Dämpfer, Federn & Rätsel | 15.02.2026
Hyundai verzweifelt in Schweden
Hyundais Rallye-Team steht in Schweden vor einem Rätsel - Kein Speed trotz intensiver Vorbereitung - Selbst radikale Änderungen beim Set-up helfen kaum
Die Winterrallye in Schweden entwickelte sich für Hyundai zu einer schweren Prüfung. So wie auch schon beim Saisonauftakt 2026 in Monte Carlo fuhr man dem Konkurrenten Toyota chancenlos hinterher. Eigentlich hatte die südkoreanische Marke gehofft, in Schweden zurückzuschlagen, denn das Team hatte sich intensiv auf die Rallye vorbereitet.
Schon nach der ersten Etappe hatte Esapekka Lappi als bester Hyundai-Fahrer 45,9 Sekunden Rückstand. Nach der zweiten Etappe lag der Finne als bester Hyundai-Fahrer schon 1:09,5 Minuten zurück.
Adrien Fourmaux merkte am Samstag an, dass der mangelnde Speed möglicherweise mit den Dämpfern zu tun haben könnte. Das Auto schwamm nach seinem Gefühl auf der Straße, und die Reifen griffen nicht richtig. Somit gab es keinen Grip, keine Traktion.

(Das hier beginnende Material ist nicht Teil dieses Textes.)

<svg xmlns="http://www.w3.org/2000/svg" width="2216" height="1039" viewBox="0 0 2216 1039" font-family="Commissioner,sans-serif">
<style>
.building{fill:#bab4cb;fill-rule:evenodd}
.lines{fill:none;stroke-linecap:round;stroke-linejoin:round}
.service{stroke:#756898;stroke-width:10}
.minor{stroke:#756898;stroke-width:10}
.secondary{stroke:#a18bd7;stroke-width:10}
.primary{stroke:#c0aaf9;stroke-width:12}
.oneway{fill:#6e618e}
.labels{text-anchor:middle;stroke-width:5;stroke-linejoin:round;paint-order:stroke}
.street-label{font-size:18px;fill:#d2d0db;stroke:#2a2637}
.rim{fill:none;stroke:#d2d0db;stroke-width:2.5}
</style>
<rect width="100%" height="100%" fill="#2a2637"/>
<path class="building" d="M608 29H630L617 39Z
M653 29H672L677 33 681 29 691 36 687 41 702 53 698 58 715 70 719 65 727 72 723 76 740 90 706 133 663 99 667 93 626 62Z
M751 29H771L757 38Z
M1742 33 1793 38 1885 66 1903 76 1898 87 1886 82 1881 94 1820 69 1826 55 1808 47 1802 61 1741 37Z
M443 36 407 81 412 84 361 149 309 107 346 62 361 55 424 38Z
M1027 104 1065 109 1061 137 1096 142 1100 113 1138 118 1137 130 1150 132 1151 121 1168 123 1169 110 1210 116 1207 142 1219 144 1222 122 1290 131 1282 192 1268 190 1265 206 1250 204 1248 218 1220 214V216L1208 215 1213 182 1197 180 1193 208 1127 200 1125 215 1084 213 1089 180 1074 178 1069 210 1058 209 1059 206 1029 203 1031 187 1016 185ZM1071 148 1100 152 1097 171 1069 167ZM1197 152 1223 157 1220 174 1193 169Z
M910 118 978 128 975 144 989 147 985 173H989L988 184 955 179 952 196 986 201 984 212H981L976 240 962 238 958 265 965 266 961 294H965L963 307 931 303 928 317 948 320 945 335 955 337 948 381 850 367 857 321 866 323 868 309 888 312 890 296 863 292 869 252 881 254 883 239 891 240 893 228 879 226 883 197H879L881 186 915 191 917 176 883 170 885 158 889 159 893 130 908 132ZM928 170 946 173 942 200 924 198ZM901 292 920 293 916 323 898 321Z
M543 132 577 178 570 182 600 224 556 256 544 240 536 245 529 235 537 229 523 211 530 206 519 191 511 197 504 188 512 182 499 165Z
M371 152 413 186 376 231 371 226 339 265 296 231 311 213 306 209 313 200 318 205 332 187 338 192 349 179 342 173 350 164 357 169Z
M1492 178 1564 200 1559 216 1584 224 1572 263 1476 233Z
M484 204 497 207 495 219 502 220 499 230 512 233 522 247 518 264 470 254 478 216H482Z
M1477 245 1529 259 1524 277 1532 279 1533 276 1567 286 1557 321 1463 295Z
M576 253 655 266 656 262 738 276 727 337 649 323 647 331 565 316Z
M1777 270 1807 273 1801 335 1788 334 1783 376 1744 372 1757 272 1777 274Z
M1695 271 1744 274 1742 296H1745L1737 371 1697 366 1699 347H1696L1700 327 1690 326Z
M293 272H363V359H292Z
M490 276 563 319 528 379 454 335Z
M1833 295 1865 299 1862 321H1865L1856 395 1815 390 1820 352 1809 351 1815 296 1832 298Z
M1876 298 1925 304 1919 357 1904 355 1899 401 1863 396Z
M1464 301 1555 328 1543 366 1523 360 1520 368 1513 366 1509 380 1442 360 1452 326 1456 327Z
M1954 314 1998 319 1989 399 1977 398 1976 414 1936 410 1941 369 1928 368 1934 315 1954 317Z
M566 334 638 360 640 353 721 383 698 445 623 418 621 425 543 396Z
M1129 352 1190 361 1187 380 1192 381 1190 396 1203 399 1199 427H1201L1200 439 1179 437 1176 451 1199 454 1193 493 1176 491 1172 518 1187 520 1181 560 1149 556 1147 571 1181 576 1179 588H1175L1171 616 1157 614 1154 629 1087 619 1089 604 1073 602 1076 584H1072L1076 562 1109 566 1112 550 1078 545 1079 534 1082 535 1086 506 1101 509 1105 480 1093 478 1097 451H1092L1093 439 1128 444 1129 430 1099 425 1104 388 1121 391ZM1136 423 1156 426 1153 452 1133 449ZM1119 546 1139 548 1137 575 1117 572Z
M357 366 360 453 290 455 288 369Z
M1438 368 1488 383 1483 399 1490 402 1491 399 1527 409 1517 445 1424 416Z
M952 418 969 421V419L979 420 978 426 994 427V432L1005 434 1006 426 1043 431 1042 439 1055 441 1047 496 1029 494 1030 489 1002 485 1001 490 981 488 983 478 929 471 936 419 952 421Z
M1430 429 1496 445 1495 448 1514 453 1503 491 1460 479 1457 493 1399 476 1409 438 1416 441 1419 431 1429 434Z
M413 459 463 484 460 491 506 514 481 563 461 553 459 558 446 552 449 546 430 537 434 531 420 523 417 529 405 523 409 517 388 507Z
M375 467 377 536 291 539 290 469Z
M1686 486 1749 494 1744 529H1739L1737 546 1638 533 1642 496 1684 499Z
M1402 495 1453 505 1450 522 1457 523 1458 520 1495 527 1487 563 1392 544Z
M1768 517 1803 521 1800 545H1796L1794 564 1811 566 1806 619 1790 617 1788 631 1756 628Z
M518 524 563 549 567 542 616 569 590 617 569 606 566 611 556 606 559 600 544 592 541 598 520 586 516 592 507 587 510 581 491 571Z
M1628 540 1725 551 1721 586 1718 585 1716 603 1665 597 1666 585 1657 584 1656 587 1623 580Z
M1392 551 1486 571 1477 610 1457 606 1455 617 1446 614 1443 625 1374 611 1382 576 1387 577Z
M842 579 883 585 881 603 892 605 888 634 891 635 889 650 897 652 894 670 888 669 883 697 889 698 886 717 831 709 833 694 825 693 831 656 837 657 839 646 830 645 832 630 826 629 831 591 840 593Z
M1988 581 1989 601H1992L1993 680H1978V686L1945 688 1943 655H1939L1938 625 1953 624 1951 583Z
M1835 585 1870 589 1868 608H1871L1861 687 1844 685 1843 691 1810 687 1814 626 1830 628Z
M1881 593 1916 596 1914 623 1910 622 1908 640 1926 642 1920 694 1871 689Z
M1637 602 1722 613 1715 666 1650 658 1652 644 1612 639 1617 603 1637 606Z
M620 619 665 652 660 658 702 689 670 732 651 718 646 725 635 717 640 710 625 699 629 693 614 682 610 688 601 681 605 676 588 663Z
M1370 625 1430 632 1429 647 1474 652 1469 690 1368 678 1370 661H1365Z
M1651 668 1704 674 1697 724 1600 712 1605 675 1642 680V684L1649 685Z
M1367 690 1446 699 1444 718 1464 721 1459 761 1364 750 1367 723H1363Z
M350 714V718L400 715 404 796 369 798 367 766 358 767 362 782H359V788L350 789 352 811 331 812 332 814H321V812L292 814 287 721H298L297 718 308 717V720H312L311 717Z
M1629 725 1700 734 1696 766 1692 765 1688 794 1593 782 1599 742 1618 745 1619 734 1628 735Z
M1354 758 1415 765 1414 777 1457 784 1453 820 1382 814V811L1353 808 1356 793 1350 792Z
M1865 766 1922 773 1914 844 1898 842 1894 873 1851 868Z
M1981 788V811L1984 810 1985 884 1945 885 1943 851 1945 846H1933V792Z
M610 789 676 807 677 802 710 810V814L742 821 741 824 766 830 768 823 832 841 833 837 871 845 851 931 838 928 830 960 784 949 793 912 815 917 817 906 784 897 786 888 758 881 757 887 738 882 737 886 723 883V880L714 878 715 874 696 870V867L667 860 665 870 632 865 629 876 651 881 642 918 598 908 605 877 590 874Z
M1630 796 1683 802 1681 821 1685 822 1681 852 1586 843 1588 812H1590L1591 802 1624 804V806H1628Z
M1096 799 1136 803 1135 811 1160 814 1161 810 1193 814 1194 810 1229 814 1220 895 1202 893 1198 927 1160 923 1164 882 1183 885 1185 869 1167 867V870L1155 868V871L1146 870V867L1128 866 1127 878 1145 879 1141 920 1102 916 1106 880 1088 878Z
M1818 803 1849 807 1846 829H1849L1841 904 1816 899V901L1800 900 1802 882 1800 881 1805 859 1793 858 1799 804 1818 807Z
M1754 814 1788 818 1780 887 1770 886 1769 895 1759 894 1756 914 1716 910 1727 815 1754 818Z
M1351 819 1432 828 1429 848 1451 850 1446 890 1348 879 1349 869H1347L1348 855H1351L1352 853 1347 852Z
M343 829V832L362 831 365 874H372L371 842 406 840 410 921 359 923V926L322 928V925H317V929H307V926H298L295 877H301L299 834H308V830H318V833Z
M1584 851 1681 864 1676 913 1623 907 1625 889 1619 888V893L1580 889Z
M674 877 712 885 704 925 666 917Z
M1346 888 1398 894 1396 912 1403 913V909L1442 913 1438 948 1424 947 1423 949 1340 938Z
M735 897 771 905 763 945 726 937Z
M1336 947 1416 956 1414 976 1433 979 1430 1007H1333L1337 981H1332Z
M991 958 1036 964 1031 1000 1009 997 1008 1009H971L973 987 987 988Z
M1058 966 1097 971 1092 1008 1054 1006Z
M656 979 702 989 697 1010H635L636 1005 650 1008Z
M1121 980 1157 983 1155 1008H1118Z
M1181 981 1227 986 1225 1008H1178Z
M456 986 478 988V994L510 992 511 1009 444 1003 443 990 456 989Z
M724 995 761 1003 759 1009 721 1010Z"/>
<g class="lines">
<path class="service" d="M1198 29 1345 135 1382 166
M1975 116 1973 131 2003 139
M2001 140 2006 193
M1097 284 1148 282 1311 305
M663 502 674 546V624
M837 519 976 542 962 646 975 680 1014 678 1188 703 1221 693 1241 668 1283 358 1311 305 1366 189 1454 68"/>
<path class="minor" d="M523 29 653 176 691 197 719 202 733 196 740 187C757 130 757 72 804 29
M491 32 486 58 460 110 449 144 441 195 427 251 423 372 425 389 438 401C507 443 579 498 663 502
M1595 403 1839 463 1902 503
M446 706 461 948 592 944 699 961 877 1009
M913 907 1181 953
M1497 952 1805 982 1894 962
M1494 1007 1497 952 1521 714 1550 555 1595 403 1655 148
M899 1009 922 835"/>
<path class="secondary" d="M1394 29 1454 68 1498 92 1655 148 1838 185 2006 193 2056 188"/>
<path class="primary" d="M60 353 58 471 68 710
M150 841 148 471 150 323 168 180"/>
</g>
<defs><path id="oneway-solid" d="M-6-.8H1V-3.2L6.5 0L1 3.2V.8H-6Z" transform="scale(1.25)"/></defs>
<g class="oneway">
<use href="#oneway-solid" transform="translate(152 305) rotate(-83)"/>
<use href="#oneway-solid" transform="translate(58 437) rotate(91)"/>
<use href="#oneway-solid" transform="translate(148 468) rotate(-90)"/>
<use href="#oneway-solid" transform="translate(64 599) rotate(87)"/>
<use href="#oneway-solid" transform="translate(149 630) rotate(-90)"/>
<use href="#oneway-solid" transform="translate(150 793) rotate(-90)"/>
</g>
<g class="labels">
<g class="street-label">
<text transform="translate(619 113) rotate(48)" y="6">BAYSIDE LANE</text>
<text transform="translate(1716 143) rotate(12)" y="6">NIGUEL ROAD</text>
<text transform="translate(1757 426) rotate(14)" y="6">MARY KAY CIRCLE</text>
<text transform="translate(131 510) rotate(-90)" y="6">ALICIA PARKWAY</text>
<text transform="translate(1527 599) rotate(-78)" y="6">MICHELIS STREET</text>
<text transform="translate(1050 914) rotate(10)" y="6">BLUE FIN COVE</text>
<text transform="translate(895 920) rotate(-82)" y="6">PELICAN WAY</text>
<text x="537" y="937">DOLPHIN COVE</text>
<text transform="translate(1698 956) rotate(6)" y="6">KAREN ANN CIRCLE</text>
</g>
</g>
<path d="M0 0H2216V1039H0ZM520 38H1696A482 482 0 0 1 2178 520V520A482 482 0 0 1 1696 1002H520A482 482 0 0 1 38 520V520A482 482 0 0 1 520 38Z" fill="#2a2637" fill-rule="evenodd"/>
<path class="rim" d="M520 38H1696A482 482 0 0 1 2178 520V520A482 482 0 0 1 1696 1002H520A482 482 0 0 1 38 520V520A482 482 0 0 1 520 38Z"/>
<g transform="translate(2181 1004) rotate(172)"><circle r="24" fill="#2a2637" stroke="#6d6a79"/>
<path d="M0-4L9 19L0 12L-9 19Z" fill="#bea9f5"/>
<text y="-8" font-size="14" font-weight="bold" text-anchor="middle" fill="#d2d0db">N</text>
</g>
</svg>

Deshalb nutzten Fourmaux und Thierry Neuville den Samstag als Testfahrt. "Ja", bestätigt Neuville. "Ich bin bei den Änderungen ziemlich radikal geworden. Ich bin am Nachmittag teilweise ohne hinteren Stabilisator gefahren, und wir haben es auch vorne ohne probiert."
"Ich habe viel mit der Fahrzeugbalance experimentiert, mehr und weniger Rake, verschiedene Vorspannungen. Ich habe wirklich viel ausprobiert. Es war jedes Mal knapp, rechtzeitig zum Start der Prüfung zu kommen."
Auf die Frage, ob ihm inzwischen die Ideen ausgehen, fügt er hinzu: "Ja, definitiv. Ich stand etwas unter Druck, weil ich meiner Frau versprochen hatte, einmal die Bestzeit zu fahren. Ich hatte die Blumen [zum Valentinstag] vergessen."
"Sie meinte, ich müsse wenigstens eine Bestzeit setzen, also hab ich es versucht." Das gelang Neuville tatsächlich. In der kurzen Superspecial "Umea Sprint" fuhr er die schnellste Zeit. Darüber konnte er sich aber nicht lange freuen.
Onboard-Aufnahmen zeigten, dass Neuville in dieser Superspecial den Kinnriemen seines Helms nicht richtig geschlossen hatte. Die FIA-Kommissare verhängten eine Strafminute und eine Geldstrafe von 1.500 Euro.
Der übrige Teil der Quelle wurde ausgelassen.